JOHN HODGEN is the author of the poetry collection Grace (University of Pittsburgh Press). He lives in Shrewsbury, Massachusetts, and is a visiting assistant professor of English at Assumption College in Worcester, Massachusetts.

THOMAS HYDE owned and edited a small community newspaper for a decade before selling it to pursue his passions, one of which is photography. He lives on Washington State’s Olympic Peninsula with his wife, Sue.

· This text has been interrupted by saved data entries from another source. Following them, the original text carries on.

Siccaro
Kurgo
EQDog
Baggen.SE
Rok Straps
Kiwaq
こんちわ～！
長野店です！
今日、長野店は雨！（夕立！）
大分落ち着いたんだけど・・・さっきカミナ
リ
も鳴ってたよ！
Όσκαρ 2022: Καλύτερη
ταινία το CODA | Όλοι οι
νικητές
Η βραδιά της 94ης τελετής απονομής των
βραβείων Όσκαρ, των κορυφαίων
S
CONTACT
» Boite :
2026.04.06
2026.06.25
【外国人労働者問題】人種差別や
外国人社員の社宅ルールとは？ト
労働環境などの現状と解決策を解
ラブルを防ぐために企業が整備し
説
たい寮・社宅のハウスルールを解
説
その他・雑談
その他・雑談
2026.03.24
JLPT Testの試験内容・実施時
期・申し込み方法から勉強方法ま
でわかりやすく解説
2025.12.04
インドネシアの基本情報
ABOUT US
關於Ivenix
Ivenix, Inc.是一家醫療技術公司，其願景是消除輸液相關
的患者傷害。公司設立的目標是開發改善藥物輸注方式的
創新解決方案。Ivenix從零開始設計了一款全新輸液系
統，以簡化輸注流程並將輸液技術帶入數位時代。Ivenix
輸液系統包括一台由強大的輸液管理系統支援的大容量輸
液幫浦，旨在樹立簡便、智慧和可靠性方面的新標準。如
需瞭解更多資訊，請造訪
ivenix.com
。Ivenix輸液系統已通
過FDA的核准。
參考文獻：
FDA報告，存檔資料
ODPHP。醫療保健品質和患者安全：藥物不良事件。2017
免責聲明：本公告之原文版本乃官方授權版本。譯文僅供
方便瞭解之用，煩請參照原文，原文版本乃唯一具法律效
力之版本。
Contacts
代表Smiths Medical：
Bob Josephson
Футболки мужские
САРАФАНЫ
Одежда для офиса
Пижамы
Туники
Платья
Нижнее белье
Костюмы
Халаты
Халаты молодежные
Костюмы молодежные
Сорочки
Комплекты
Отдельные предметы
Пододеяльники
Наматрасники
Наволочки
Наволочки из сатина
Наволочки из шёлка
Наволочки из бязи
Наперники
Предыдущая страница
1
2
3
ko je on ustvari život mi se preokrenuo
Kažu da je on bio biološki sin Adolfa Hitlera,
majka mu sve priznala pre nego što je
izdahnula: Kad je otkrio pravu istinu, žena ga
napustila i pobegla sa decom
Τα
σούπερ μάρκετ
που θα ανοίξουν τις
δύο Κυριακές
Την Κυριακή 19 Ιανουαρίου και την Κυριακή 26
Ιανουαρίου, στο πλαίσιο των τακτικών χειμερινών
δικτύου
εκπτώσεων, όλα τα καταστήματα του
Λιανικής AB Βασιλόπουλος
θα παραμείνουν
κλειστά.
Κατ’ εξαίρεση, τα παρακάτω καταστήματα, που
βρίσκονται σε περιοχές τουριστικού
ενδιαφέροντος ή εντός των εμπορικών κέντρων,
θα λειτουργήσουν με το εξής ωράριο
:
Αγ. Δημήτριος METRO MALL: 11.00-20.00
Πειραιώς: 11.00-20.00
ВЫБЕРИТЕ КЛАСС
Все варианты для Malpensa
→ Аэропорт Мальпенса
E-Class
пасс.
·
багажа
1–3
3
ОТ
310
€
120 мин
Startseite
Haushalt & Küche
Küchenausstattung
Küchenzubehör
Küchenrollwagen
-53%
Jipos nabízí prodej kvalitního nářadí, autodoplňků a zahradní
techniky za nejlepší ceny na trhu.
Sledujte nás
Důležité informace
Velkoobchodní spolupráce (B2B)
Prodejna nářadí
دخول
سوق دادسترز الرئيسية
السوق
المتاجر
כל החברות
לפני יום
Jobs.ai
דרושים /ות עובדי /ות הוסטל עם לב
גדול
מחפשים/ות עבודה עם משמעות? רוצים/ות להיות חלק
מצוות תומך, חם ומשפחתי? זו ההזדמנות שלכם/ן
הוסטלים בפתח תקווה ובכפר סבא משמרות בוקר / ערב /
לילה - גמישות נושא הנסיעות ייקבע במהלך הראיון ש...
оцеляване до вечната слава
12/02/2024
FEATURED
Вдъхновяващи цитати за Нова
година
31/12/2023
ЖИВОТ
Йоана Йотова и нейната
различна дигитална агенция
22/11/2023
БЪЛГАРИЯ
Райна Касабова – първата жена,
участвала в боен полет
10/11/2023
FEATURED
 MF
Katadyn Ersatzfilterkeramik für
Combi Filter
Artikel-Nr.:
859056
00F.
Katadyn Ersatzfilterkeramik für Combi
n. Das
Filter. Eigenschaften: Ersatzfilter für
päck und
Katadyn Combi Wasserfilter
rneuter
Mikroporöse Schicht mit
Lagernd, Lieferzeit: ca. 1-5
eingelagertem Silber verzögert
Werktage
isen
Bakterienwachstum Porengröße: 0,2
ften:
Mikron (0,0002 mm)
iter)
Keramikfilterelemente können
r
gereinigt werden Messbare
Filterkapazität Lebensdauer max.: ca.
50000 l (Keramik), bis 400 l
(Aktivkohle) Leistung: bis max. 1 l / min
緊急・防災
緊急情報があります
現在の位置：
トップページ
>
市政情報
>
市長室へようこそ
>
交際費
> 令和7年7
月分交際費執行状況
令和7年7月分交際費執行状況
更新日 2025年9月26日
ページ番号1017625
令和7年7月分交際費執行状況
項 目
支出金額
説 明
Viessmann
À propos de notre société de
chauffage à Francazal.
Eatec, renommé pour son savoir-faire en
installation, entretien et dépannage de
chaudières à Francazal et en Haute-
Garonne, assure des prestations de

MICHAEL KANE lives in San Francisco.

KATHRYN KEFAUVER’s recently completed, unpublished memoir, The Mother of Water, is set in Maryland and Laos, where she worked for two years for the United Nations Development Programme. She lives in Berkeley, California, and her work has appeared in Gettysburg Review and the Christian Science Monitor.

DANUSHA LAMÉRIS eats sushi, paints watercolors, and writes poems in Santa Cruz, California, where she lives with her husband, Armando.

GARY L. LARK has been a carpenter, a janitor, a salesman, and a librarian — a children’s librarian for eleven years and a prison librarian for two. His latest book of poetry is Men at the Gates (Finishing Line Press). He lives with his wife in Coos Bay, Oregon.

R.A. McBRIDE is working on a book of photographs about San Francisco movie theaters. She lives in Brooklyn, New York.

ANNA MILLS lives in Menlo Park, California, and writes book reviews at www.onnaturewriting.blogspot.com. She will give a dramatic recitation of Robert Service’s poem “The Cremation of Sam McGee” for any audience that can endure it.

LOGAN MOCK-BUNTING’s photographs have been published in the New York Times, USA Today, and National Geographic Adventure. He lives in Wrightsville Beach, North Carolina, where he surfs and feeds the sea gulls.

MADELINE OSTRANDER is a writer, activist, and researcher of environmental policy. She lives in Seattle, Washington, where she is senior editor of YES! magazine.

SY SAFRANSKY is editor and publisher of The Sun.

CINDY SCHWARTZ is an American who has lived in London for twenty years and can drive exceptionally well on both sides of the road.

EVA SILVERMAN lives in Oakland, California. She works for the nonprofit Workplace Fairness and credits her passion for workers’ rights to her punk-rock roots and her grandma Gladys, who worked in New York City sweatshops as a girl.

ELANA ZAIMAN is a rabbi and writer whose work has been published in Post Road, American Letters and Commentary, and Calyx. She lives in Seattle, Washington.

GENIE ZEIGER recently began singing international music in a chorus. Her book What Happened Was . . . : Writing Memoir and Personal Essay is forthcoming in 2009 from White Pine Press. She lives in Shelburne, Massachusetts.

On the Cover

HALLE MERRILL lives with her husband, Bill, in Berkeley, California. She took this month’s cover photograph in Old Havana, Cuba. The man was relaxing in the doorway of his home, Merrill says, and she was taken by “how comfortable he seemed in his own skin.”